Thinlas Chorol’s Ladakh’s trekking tour company for the women and by the women

The sheer determination to do something different was the driving force behind this young Ladakhi woman – Thinlas Chorol, the Founder of Ladakhi Women’s Travel Company (LWTC). Her outfit has the distinction of having an all-women trekking guides team. No wonder then that she was one of the nominees at the Femina Awards 2015 in the entrepreneur section, held earlier this year.

 

Born in a traditional Ladakhi farming family, Thinlas grew up taking care of the fields and animals, along with her siblings. Not sure if that was a challenge back then, she says it clearly taught her hard work. The youngest of six children, she lost her mother very early in life. Her father later remarried and had another two children. So Thinlas grew up with seven siblings around her.

Takmachik, the small village Thinlas hails from, had schooling only till standard five. She went to the neighbouring village for her higher schooling (till standard tenth), and then to Leh for her higher secondary education. She lived in Leh with one of her elder brothers.

It was a turning point in her life when she got accepted to SECMOL’s (Students’ Educational and Cultural Movement of Ladakh) Alternative Institute, after finishing high school. While at SECMOL, she went on trekking expeditions regularly. Recalls Thinlas: “It was here that I first started trekking and enjoying it a lot. On one of my early treks, the villagers spoke to me in English assuming that I was a foreigner.
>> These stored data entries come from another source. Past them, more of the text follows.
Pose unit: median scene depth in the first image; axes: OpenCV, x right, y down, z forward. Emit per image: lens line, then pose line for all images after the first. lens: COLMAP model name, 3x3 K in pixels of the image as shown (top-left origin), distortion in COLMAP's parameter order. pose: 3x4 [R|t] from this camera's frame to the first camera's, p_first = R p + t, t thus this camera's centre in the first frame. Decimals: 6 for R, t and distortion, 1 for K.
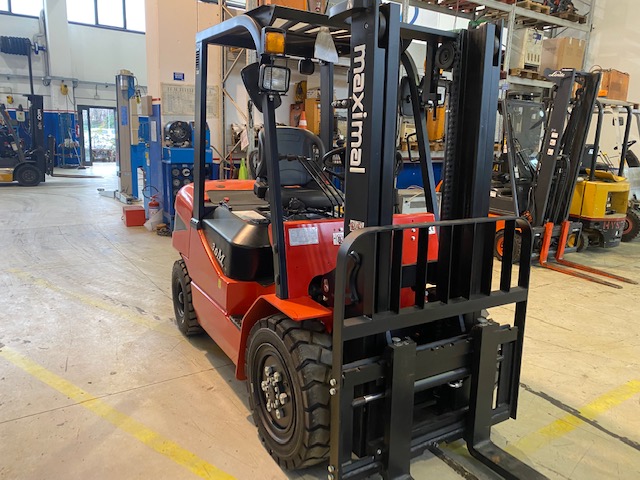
lens RADIAL K [[492.2, 0, 336.1], [0, 492.2, 240.4], [0, 0, 1]] dist [0.008106, 0.001581]
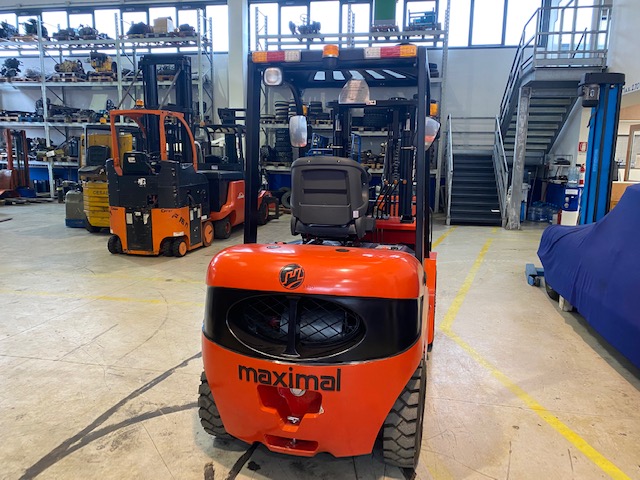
lens RADIAL K [[495.4, 0, 320.0], [0, 495.4, 240.0], [0, 0, 1]] dist [0.007013, -0.006481]
pose [[-0.688217, -0.165413, 0.706397, -0.573937], [0.114285, 0.936788, 0.330706, -0.300046], [-0.716447, 0.308329, -0.625809, 1.249801]]
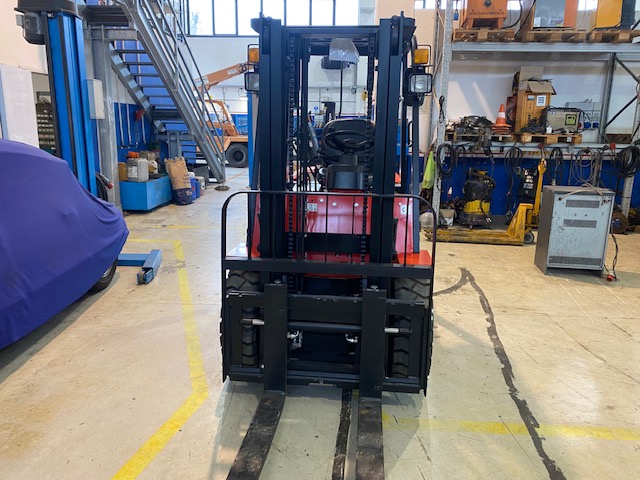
lens RADIAL K [[495.4, 0, 320.0], [0, 495.4, 240.0], [0, 0, 1]] dist [0.007013, -0.006481]
pose [[0.788570, 0.116292, -0.603849, 0.451546], [-0.117873, 0.992333, 0.037176, 0.017213], [0.603542, 0.041861, 0.796231, 0.023047]]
The very thought of a local being a trekker never crossed their minds!”

Armed with her expertise, Thinlas tried to find work as a guide with some of the local trekking companies but was rejected because of her gender. In 2004, she joined SECMOL’s travel agency, ‘Around Ladakh with Students’. Though there were women working in that group, their job was restricted to being guides for monastery and cultural tours.

How LWTC came about

The fact that there was little opportunity for women in the Ladakhi trekking industry was the key motivating factor behind LWTC. The idea also came about as an opportunity for assisting lone women trekkers, who would be uncomfortable with male guides. “This along with helping women get started in the trekking industry was enough of a motivation for me to start the company,” says Thinlas.

They started with a staff of just a handful – Thinlas, an office manager, two other guides, and a few porters. Now LWTC boasts of over 20 employees. “I started LWTC to create a different model. I didn’t know we would be this successful so soon,” says Thinlas.

Says a visibly proud entrepreneur on her successful venture:

Today I feel responsible for many of the young women working at LWTC. Some of them joined us many years back, when our success was not at all guaranteed. I really appreciate that.

Gender inequality

The gender inequality in the profession continues to bother Thinlas: “We are just one agency whereas there are several hundred that are male-owned. Outside of LWTC, there are still few female trekking

In her early years as a professional guide, Thinlas worked as a freelancer, and when out on the trek she would run into Ladakhi women who wanted to accompany her to learn the basics of being guides. She being a freelancer then could not take them along. But she realised that a demand existed for women guides.

So she decided to get into the business of trekking. “Before starting LWTC, I had already worked in the industry for several years, and knew it inside out. The rest was just a matter of connecting the dots. For the launch the company, I needed little money. I had some saving and the rest I borrowed from family, which was not a lot,” says Thinlas.

Homestays

In Ladakh, homestays are mostly managed by women, as the men in the family are away in the cities to earn money. LWTC takes guests from other countries to remote villages, where the local women are exposed to new cultures and people, and also get to earn some money.

In 2014, Thinlas co-founded the ‘Ladakhi Women’s Welfare Network’ and was its first president. This was a forum to ensure the welfare of women.

Thinlas association with Leh goes back to her higher secondary education days. “I have spent more time in Leh than in my village, because I run the company in this city. Given a chance, I would want to be in Takmachik as I still belong to my father’s home there,” says Thinlas on a nostalgic note.